## Texte fourni:
Isabelle Mananga-Ossey : Les causes de la dépigmentation nécessitent une approche pluridisciplinaire. Complexes, discrimination, mode… plusieurs raisons expliquent un phénomène mondial. En Afrique, par exemple, on se dépigmente aussi bien au Sud du Sahara que dans le Maghreb. La blancheur est un canon de beauté comme un autre. Ce qui fait parfois de la dépigmentation volontaire quelque chose de normal, même parmi la jeune génération, notamment les 15-30. En France, les lycéennes se dépigmentent par exemple parce qu’elles veulent ressembler aux stars américaines Beyoncé ou Rihanna.
Afrik.com : La lutte contre la dépigmentation ne doit donc pas être l’occasion de stigmatiser les populations d’origine africaine, parce qu’elles sont noires. Le phénomène existe aussi en Asie…
Isabelle Mananga-Ossey : Notre priorité a toujours été la sensibilisation et non la stigmatisation. Je n’ai pas envie, moi, de montrer les femmes noires du doigt quand il s’agit de cette problématique. L’Asie est le continent où l’on se dépigmente le plus : les Japonais, les Indiens, les Pakistanais… Nous sommes sur une thématique internationale. Avant de rencontrer des personnes qui se dépigmentaient et que nous recevons, suivons, écoutons et dirigeons aujourd’hui vers les spécialistes au sein de LBN, je ne savais pas que j’allais assister à tant de souffrance. J’étais une militante acharnée et catégorique contre la dépigmentation. J’en suis revenue. Les personnes qui viennent ont été suffisamment indexées. On doit désormais les aider.
Afrik.com : Cependant, la démarche de Label Beauté Noire va au-delà de la dépigmentation. L’idée c’est aussi de créer un label de qualité pour les produits cosmétiques qui sont proposés aux populations noires ?

## Énoncé 1:
Selon le texte fourni, sur quel continent se dépigmente-t-on le plus ?
## Énoncé 2:
Réécrivez le passage du texte fourni compris entre « Isabelle Mananga-Ossey : Les » et « Beyoncé ou Rihanna. », inclus, en substituant « étudiantes » à « lycéennes ».
Appuyez-vous uniquement sur le texte fourni.

## Lignes de données:
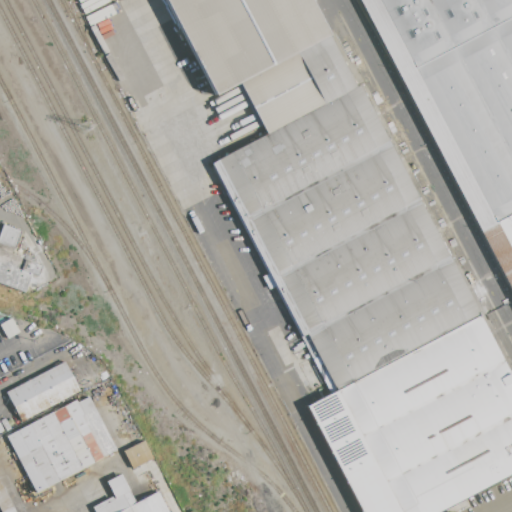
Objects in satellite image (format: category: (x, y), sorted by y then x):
railway: (74, 16)
railway: (79, 59)
road: (176, 85)
building: (460, 97)
building: (461, 106)
power tower: (84, 130)
railway: (119, 214)
building: (8, 235)
railway: (196, 255)
railway: (168, 256)
building: (14, 261)
building: (352, 261)
building: (356, 265)
railway: (136, 268)
road: (478, 268)
building: (16, 270)
railway: (123, 314)
railway: (213, 314)
building: (9, 328)
road: (9, 348)
building: (41, 391)
building: (41, 391)
building: (0, 429)
building: (60, 443)
building: (61, 443)
building: (136, 454)
building: (137, 454)
building: (128, 499)
building: (128, 500)
building: (4, 502)
road: (78, 504)
road: (509, 510)
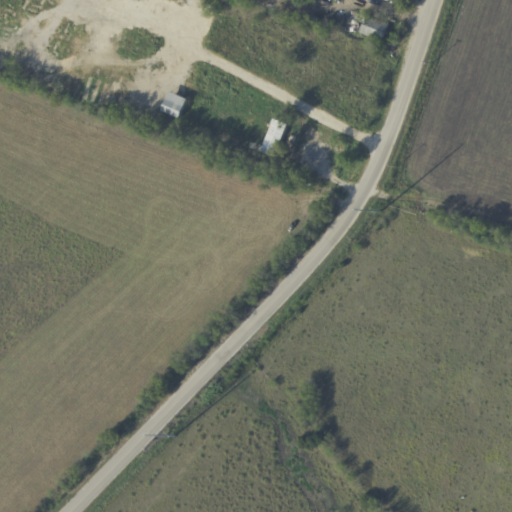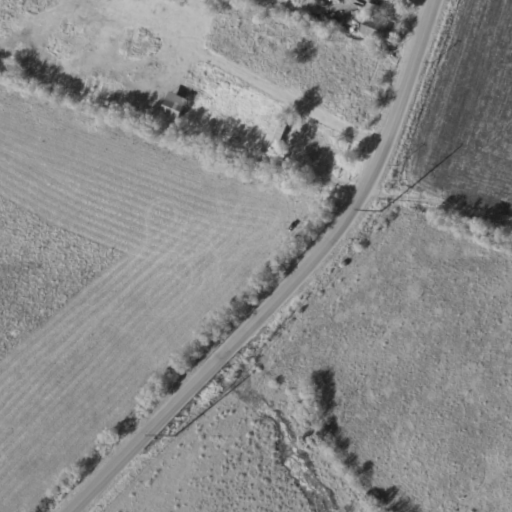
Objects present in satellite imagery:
building: (314, 19)
building: (328, 24)
building: (375, 27)
building: (376, 29)
building: (297, 67)
road: (286, 94)
building: (175, 104)
building: (175, 106)
building: (275, 137)
building: (275, 138)
building: (235, 145)
building: (270, 162)
road: (286, 278)
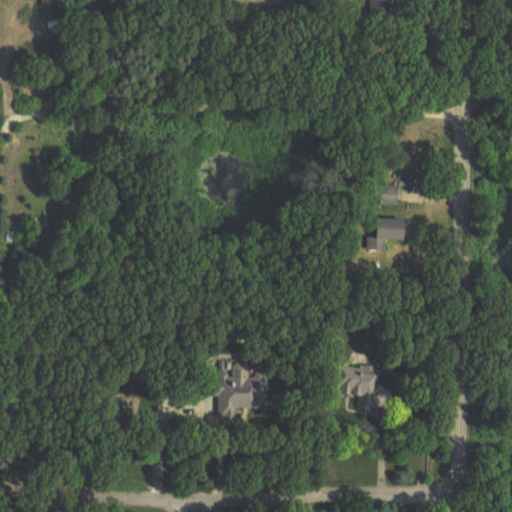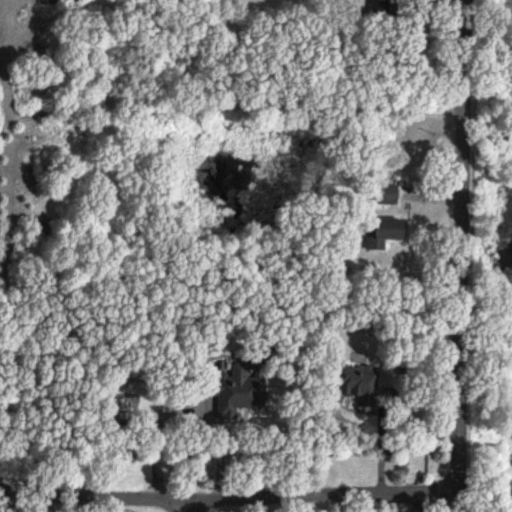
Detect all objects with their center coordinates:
building: (51, 3)
building: (381, 9)
road: (225, 103)
building: (389, 196)
building: (386, 233)
road: (460, 256)
building: (358, 382)
building: (237, 394)
road: (158, 435)
road: (228, 499)
road: (180, 506)
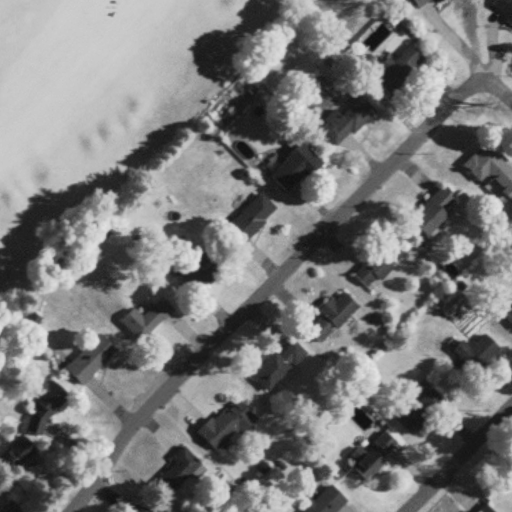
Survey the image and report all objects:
building: (423, 4)
building: (504, 9)
building: (398, 70)
park: (87, 81)
road: (498, 93)
building: (345, 123)
building: (295, 169)
building: (490, 170)
building: (433, 213)
building: (248, 222)
building: (379, 266)
building: (199, 270)
road: (267, 286)
building: (508, 317)
building: (331, 318)
building: (147, 321)
building: (473, 357)
building: (91, 361)
building: (279, 366)
building: (45, 406)
building: (417, 412)
building: (225, 428)
building: (19, 456)
building: (371, 458)
road: (459, 459)
building: (178, 472)
building: (327, 502)
building: (137, 510)
building: (484, 510)
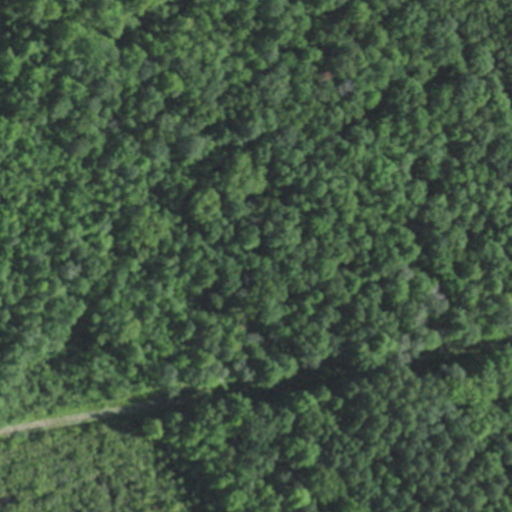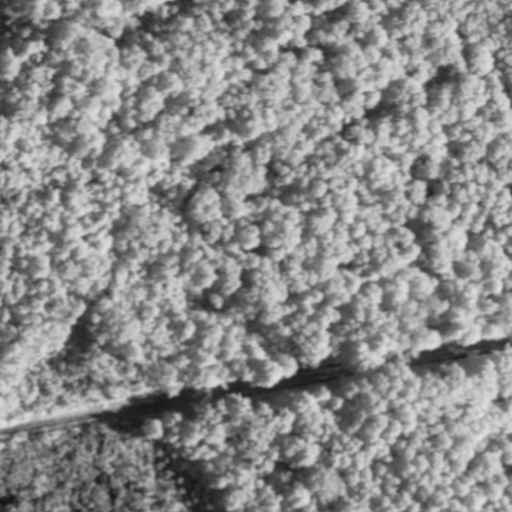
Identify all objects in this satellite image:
railway: (256, 385)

## Réponse rédigée 1:
L'Asie.

## Réponse rédigée 2:
Isabelle Mananga-Ossey : Les causes de la dépigmentation nécessitent une approche pluridisciplinaire. Complexes, discrimination, mode… plusieurs raisons expliquent un phénomène mondial. En Afrique, par exemple, on se dépigmente aussi bien au Sud du Sahara que dans le Maghreb. La blancheur est un canon de beauté comme un autre. Ce qui fait parfois de la dépigmentation volontaire quelque chose de normal, même parmi la jeune génération, notamment les 15-30. En France, les étudiantes se dépigmentent par exemple parce qu’elles veulent ressembler aux stars américaines Beyoncé ou Rihanna.